Almost Sure Convergence Analysis of Differentially Private Stochastic Gradient Methods
Amartya Mukherjee, Jun Liu
TL;DR
This work addresses the question of whether DP-SGD and its momentum-enhanced variants converge on a per-run basis, not just in expectation. By leveraging a supermartingale framework and carefully bounding the bias and noise introduced by gradient clipping and Gaussian perturbations, the authors establish almost-sure convergence for DP-SGD, DP-SHB, and DP-NAG under standard $L$-smooth and, when applicable, strong convexity assumptions, with decaying step sizes $\alpha_t=\Theta(1/t^{1-\theta})$, $\theta\in(0,1/2)$. They show that a weighted gradient-descent quantity $\Phi_t$ (and its strong-convex counterpart $\Phi_t^\mu$) satisfies $\min_{1\le i\le t} \Phi_i(\mathbf{x}_i) = o((\sum_{i=1}^{t-1} \alpha_i)^{-1})$ a.s., and, via Orabona’s lemma, that last iterates converge: $\nabla f(\mathbf{x}_t) \to 0$ a.s. for DP-SHB and DP-NAG (and under analogous conditions for DP-SGD). These results provide pathwise guarantees for privacy-preserving stochastic optimization, strengthening the theoretical foundations for deploying DP-SGD in practice. They also outline future work to derive explicit rates that depend on the clipping parameter and privacy noise.
Abstract
Differentially private stochastic gradient descent (DP-SGD) has become the standard algorithm for training machine learning models with rigorous privacy guarantees.
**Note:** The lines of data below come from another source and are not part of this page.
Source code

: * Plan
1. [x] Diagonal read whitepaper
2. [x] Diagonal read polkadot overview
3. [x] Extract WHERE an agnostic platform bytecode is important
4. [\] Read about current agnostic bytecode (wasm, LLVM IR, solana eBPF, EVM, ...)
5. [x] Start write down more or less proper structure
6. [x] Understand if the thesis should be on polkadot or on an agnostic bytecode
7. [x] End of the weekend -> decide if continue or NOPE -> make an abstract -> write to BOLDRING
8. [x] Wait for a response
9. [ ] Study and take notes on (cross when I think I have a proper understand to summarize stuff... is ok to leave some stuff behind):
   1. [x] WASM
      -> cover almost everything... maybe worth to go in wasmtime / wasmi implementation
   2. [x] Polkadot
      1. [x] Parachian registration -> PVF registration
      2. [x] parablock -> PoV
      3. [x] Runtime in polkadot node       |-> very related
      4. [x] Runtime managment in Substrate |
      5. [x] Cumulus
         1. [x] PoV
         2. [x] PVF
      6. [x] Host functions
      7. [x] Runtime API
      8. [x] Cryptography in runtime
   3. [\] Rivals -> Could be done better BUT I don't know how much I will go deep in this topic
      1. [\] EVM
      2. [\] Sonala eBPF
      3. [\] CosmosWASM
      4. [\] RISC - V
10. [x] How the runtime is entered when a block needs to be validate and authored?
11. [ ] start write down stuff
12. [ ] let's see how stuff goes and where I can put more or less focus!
Despite its widespread use, the theoretical understanding of its long-run behavior remains limited: existing analyses typically establish convergence in expectation or with high probability, but do not address the almost sure convergence of single trajectories. In this work, we prove that DP-SGD converges almost surely under standard smoothness assumptions, both in nonconvex and strongly convex settings, provided the step sizes satisfy some standard decaying conditions. Our analysis extends to momentum variants such as the stochastic heavy ball (DP-SHB) and Nesterov's accelerated gradient (DP-NAG), where we show that careful energy constructions yield similar guarantees. These results provide stronger theoretical foundations for differentially private optimization and suggest that, despite privacy-induced distortions, the algorithm remains pathwise stable in both convex and nonconvex regimes.